[Opening Input material section]

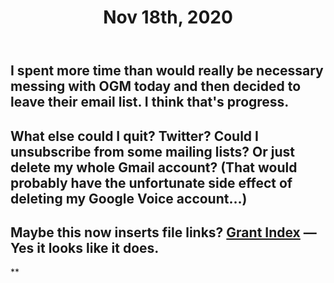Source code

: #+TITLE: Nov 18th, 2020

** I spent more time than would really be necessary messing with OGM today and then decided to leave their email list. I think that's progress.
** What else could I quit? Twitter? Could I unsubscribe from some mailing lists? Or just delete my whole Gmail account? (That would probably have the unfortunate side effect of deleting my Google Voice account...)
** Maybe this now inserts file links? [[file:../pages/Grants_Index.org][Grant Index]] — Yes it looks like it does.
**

[Closing Input material section]

Request: Work out how many lines of the data hold the string "would". Reply with that number alone.

Task output: 2